Вулкан, глядя на это, даже подумал, а здоров ли сайвок? Оказавшись на твёрдой поверхности, Бородач долго извинялся, так долго, что едва снова не забыл, зачем явился. Снова повторённое Вулканом волшебное слово «ну!?» тут же вернуло ему память:
— Мы, это, — не зная, как начать, но стараясь замолить свою внезапную забывчивость, мычал и запинался сайвок. — Лазутчиков поймали… двух. Один, это… наш, а другой, значит, ваш.
— Уж не есть ли ты их собрался? «Ваш», «наш», — недоумевал Вулкан. — Как ты их там делишь? Может так статься, что они мне оба не нужны?
— Н-не, не так, — снова начал заикаться Бородач. — Один из них сайвок, это который «наш», а который «ваш» — не сайвок, у того с собой меч Индры.
— Ты уверен? — спросил Вулкан, все ещё не доверяя безсвязной речи Бородача.
— Сайвок, сайвок, что я — сайвоков не видел? — закивал царь тех самых сайвоков.
— Я про другого лазутчика! — начинал терять терпение Вулкан.
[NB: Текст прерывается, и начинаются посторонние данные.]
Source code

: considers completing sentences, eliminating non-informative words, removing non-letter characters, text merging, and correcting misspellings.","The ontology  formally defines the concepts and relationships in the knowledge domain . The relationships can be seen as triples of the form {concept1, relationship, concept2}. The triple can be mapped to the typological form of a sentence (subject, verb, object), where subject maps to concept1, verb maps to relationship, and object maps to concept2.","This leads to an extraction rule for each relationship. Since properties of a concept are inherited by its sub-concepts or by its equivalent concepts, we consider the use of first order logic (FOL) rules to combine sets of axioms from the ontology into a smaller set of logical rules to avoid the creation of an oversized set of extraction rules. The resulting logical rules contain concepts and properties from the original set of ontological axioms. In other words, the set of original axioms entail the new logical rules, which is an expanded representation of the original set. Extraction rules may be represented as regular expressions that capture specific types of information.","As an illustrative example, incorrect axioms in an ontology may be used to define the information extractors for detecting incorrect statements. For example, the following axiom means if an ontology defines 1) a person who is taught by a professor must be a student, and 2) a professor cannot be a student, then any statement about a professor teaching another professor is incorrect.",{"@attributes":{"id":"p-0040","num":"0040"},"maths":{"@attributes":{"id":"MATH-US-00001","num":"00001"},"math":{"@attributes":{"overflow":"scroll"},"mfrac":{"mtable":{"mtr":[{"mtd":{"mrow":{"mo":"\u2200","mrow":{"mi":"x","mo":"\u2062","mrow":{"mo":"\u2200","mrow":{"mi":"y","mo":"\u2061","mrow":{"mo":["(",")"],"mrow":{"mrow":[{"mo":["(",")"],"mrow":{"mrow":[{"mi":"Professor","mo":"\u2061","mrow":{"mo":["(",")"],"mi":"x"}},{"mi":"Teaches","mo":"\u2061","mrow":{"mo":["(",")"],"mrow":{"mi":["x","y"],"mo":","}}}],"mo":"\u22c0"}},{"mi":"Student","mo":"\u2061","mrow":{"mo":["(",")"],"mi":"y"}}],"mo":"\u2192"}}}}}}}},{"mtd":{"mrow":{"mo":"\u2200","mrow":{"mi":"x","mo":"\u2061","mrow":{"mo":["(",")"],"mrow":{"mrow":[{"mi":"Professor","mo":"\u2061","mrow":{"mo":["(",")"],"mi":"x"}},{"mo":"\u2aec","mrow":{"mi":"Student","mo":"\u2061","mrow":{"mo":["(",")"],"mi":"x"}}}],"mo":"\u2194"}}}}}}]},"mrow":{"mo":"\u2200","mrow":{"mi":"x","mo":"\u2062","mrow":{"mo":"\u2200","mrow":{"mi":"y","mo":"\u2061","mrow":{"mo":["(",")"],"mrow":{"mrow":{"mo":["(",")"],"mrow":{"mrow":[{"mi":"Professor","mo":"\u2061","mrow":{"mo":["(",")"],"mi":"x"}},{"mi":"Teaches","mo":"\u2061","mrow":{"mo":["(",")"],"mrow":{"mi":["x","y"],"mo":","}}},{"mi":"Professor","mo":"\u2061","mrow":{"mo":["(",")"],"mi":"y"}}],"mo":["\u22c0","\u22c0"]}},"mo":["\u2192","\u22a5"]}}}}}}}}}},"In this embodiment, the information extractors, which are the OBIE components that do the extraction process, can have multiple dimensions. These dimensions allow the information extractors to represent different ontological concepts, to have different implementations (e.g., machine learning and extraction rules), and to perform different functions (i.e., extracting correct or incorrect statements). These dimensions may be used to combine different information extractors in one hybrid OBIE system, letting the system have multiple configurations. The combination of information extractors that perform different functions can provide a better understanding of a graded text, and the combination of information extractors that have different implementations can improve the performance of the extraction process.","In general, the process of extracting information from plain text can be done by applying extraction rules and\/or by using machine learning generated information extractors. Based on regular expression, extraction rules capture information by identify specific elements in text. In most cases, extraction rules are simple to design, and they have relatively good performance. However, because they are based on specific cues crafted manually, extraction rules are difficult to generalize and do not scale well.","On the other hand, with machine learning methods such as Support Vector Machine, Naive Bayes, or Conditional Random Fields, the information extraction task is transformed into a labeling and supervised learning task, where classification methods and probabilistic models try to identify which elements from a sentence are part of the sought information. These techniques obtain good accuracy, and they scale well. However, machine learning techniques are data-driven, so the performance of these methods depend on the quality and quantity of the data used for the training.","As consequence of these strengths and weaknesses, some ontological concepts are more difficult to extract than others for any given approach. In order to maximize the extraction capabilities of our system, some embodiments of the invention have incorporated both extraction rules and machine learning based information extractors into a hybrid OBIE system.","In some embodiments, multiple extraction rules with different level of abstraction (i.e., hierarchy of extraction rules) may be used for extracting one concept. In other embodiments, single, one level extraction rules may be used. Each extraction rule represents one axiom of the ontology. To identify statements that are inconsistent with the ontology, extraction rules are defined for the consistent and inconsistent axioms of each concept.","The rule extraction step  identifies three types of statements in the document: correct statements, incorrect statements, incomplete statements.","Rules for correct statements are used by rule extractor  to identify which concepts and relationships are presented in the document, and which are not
— Тут вопрос, — заметил Бородач. — Из всех «горных» только я один знаю узор на рукояти и ножнах меча, потому как видел… один раз. Так вот, если верить мне, то это меч Индры. Что я, мечей не видел? Сразу видать и рисунок, и силу. Её-то не спрячешь? Мои трудяги боятся свещенного оружия, да и я тоже. Ведь все знают, что на всём белом свете сейчас его может держать в руках только один человек. Вот, привели парнишку к тебе. Сайвока, правда, себе оставили, пусть отдохнёт в протравном колодце. Это ему за то, что людей по ходам водит. Молчит, пёс шелудивый, не говорит, кто он и откуда. Может, потом разговорится… Если выживет..
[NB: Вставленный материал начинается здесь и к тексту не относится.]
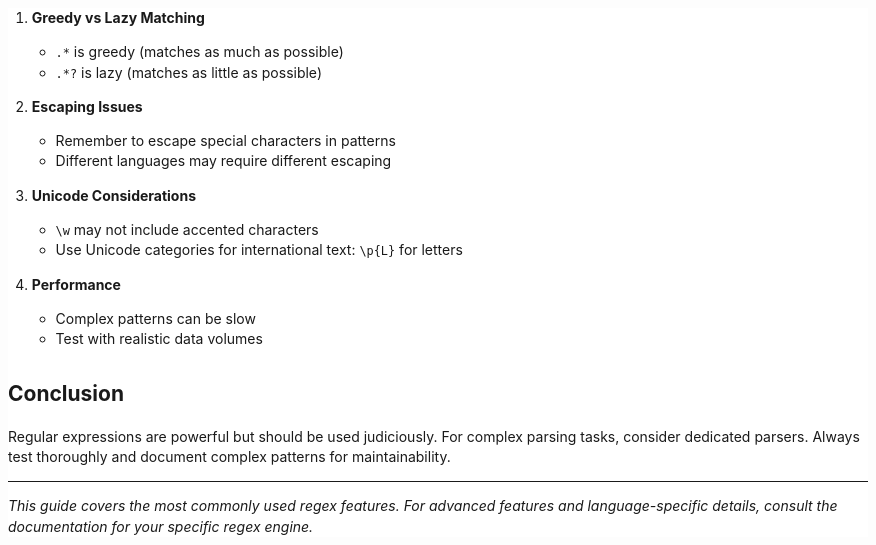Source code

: 1. **Greedy vs Lazy Matching**
   - `.*` is greedy (matches as much as possible)
   - `.*?` is lazy (matches as little as possible)

2. **Escaping Issues**
   - Remember to escape special characters in patterns
   - Different languages may require different escaping

3. **Unicode Considerations**
   - `\w` may not include accented characters
   - Use Unicode categories for international text: `\p{L}` for letters

4. **Performance**
   - Complex patterns can be slow
   - Test with realistic data volumes

## Conclusion

Regular expressions are powerful but should be used judiciously. For complex parsing tasks, consider dedicated parsers. Always test thoroughly and document complex patterns for maintainability.

---

*This guide covers the most commonly used regex features. For advanced features and language-specific details, consult the documentation for your specific regex engine.*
— Ну, — опять повторил чудесно действующее на Бородача слово Вулкан. — Веди пленника.
— Пленника? — направляясь к двери, хмыкнул сайвок. — Пленнику оружие не оставляют. Эй! Что вы там, задремали? Не оставишь ни на миг. Спят на ходу, скорее!!!
В зал ввалилась целая толпа сайвоков, одинаковых, как одуванчики на лугу. Все снимали с голов колпаки, кланялись, здоровались и почему-то краснели. Наконец, ввели того самого лазутчика. Вулкан сразу узнал меч, а Говар мальчика. Ноги старика подкосились, и он в безсилии сел на справу. Смущала только повязка на глазах. Если бы не было её, пожалуй, старец вовсе лишился бы чувств.
Вулкан, заметив безпомощность старика, грозно, как и подобает асуру, спросил «горных»:
— Отчего он в повязке!?
Сайвоки вздрогнули. Они вообще не выносили шума, а тут…
— Глаза, — пояснил Бородач спокойно (как царь царю). — Если снять повязку, он ослепнет. Видно, долго шли «прямыми» под землёй. Сайвоку-то хоть бы хны, а человеку… надо бы попривыкнуть к свету.
— Понятно, — исчерпав допустимые вопросы, заключил Вулкан. — Старче, — обратился он к Говару, — может, ты чего хочешь разузнать?